Born in 1593 into an aristocratic English family, George Herbert was educated at Westminster School and Cambridge University. After graduating from Cambridge, Herbert served in the Parliament for one term (1624) as the representative of Montgomeryshire in support of King James’ peaceful policies towards Spain. Once that term was over, Herbert returned to his original career goal of becoming a priest in Church of England. Accordingly, Herbert was ordained as a deacon in the fall of 1624 and a priest in 1630. Shortly before his ordination into the priesthood, Herbert had married Jane Danvers on March 5, 1629. Together they moved to Bemerton, a small rural village in the south of England, where Herbert was the parish rector until his death in 1633.
Both of Herbert’s works (“The Country Parson” and “The Temple”) were published after his death, making it hard to determine the actual date in which they were written. In the intro to “The Country Parson,” Herbert writes that he “resolved to set down the Form and Character of a true Pastor, that I may have a Mark to aim at” (page 54).

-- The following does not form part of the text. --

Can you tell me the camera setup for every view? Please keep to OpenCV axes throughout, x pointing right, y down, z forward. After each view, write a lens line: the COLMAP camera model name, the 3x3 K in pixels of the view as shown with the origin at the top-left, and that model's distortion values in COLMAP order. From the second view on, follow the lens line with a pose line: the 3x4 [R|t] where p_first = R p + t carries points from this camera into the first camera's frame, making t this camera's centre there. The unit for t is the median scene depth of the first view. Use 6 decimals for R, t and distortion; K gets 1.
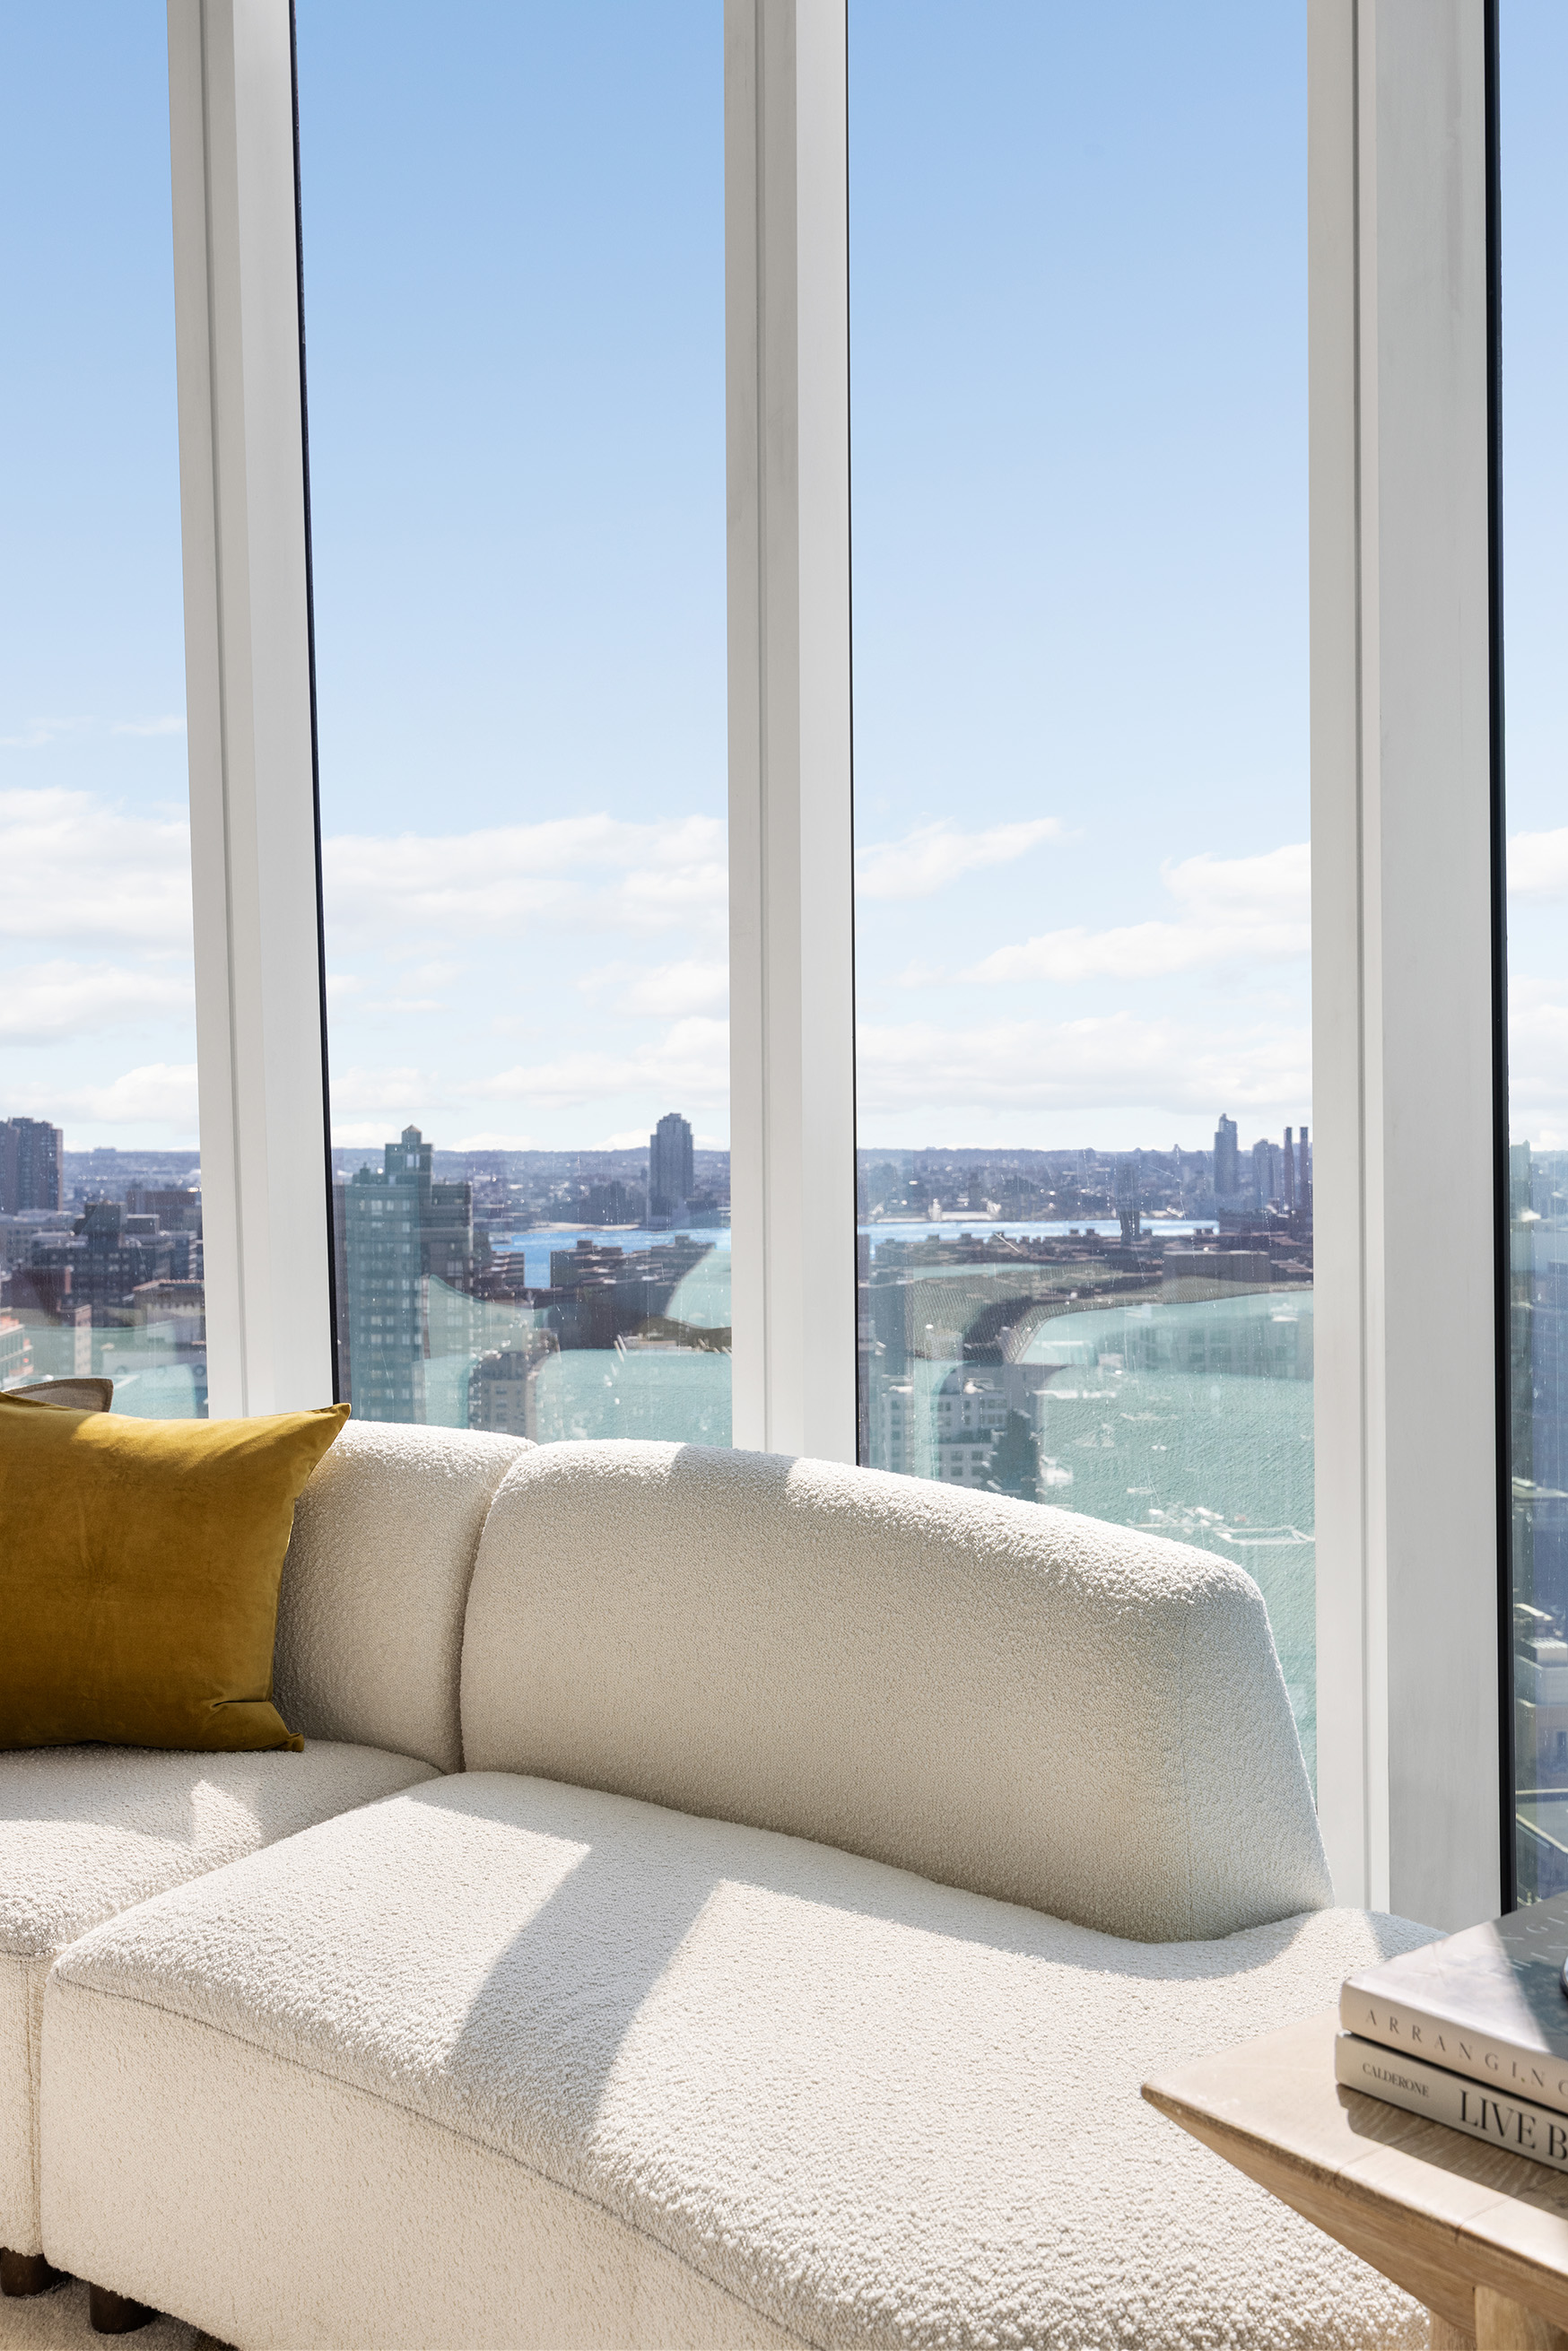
lens RADIAL K [[2242.7, 0, 780.1], [0, 2242.7, 1157.2], [0, 0, 1]] dist [-0.006310, 0.000000]
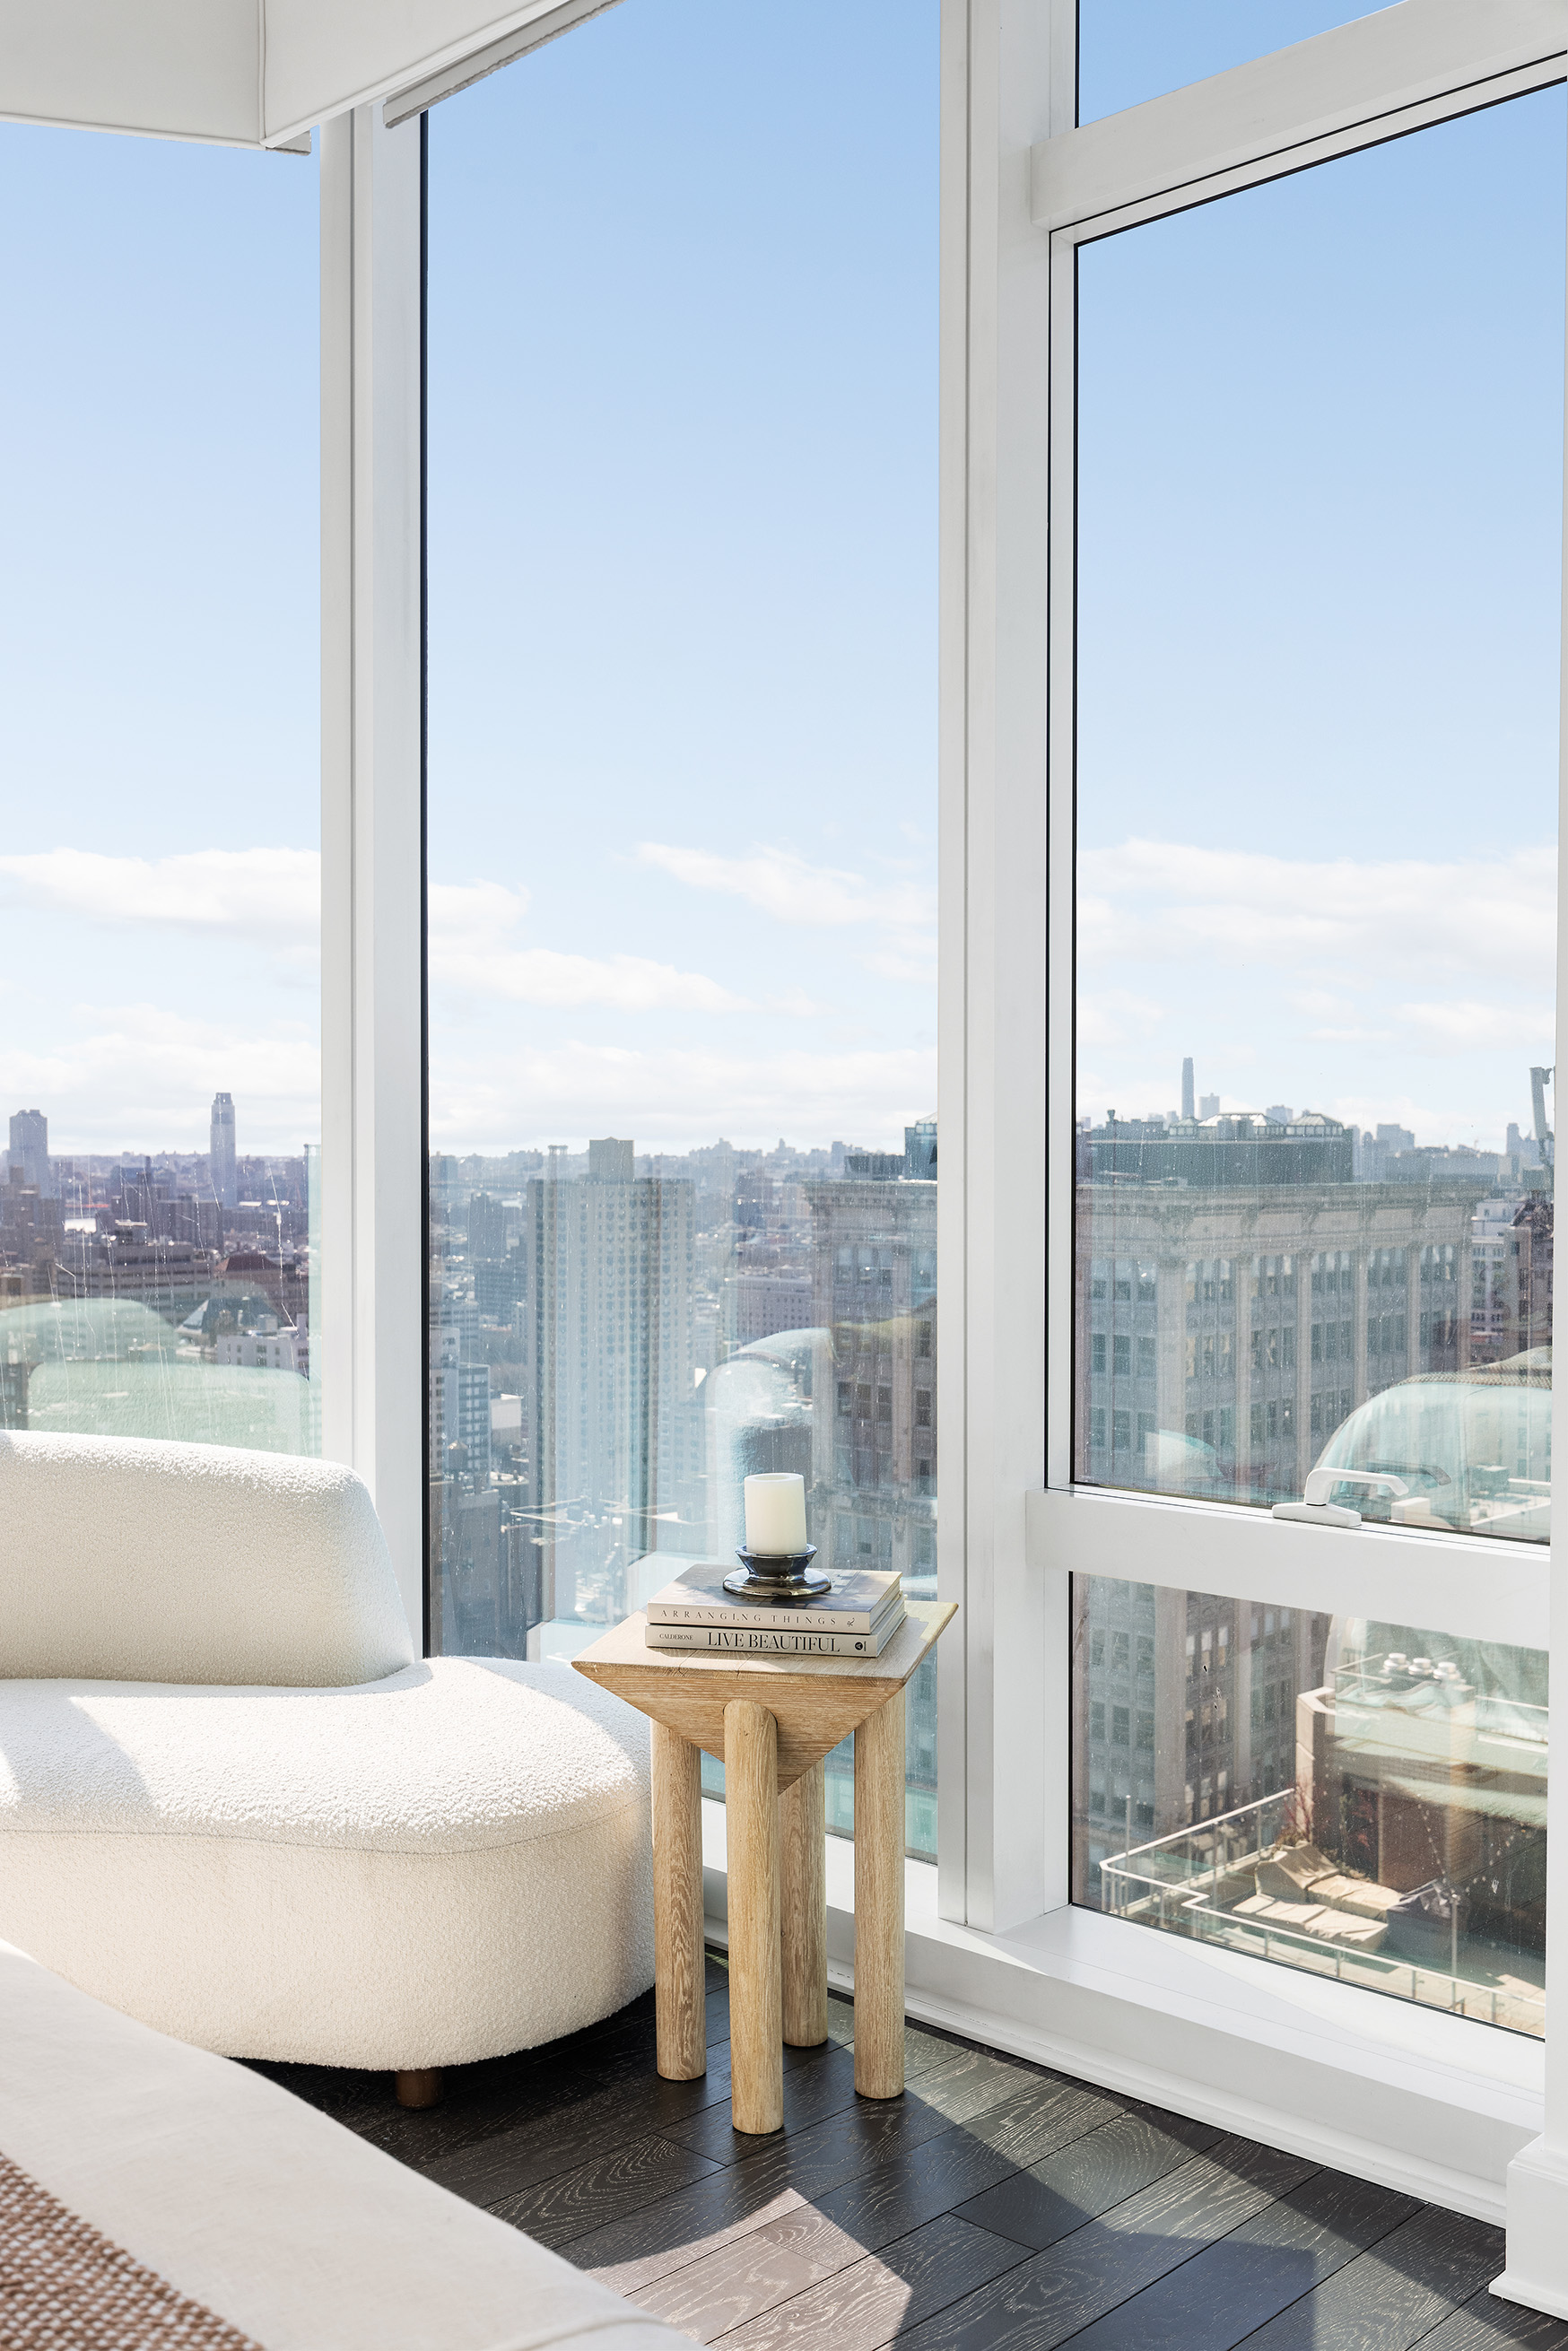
lens RADIAL K [[2242.7, 0, 762.6], [0, 2242.7, 1209.9], [0, 0, 1]] dist [-0.006310, 0.000000]
pose [[0.772113, -0.016119, 0.635281, -0.842032], [0.002259, 0.999742, 0.022621, -0.058488], [-0.635482, -0.016031, 0.771950, -0.629972]]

With this in mind, it is assumed that Herbert pinned most of the work in the five years between when he was ordinated as a deacon and then a priest. The content of the work carries with it the assumption that everyone living in England at the time was a member of the Church of England. The goal of a parish pastor was then to be “the Deputy of Christ for the reducing of Man to the Obedience of God” through teaching and personal example (page 31).
The second major work of Herbert is a collection of religious poems written at various points in Herbert’s life. Combined into one volume, “The Temple” is divided into three sections with individual poems fitting the tone of their section. The first section, “The Church Porch”, is actually one long poem akin to Proverbs with practical advice for believers. The second section was simply called “The Church” and focuses on the prayers of the believers with echoes of Psalms and The Song of Solomon within the poems. The third and final section, “The Church Militant,” include poems about the history of the church similar to how the Old Testament narrative talk about the history of the people of Israel.
The poems themselves were filled with biblical language and imaginary. A.C. Charity called the technique that Herbert used “applied typology” as he used the typological language of the Bible to talk about present reality rather than a past event (page 41-42). The poem “Aaron” is a perfect example of this technique as Herbert contracts the actions of Aaron the High Priest with his own situations in being a country parson. Another technique that Herbert used was pattern poetry with the shape of the words on the page reflecting the content of the poem. “The Altar” is an example of this type of poems with the words of poem creating a picture of an altar while talking an altar.
While not a poetic connoisseur, the poems of “The Temple” did strike me as beautiful and carrying within them a lasting quality. I like how they are packed full of biblical typology and imaginary while relating to the practical world of life. “The Church Porch” was my favorite poem with the first half carrying the best material. “Jesu” was also a favorite with the imaginary of breaking Jesus’ name with our actions only to discover that he is the one who eases our pain.
“The Country Parson,” on the other hand, seemed to me to be one of rules and regulations. I understand what Herbert was trying to do; yet I personally find that such a high mark becomes a heavy burden to bear rather than a target to aim towards. In this, Herbert’s work reminded me of Gregory the Great’s book “Pastoral Care.” However, even with such a danger, both works have a vein of gold within them that can and should be mined.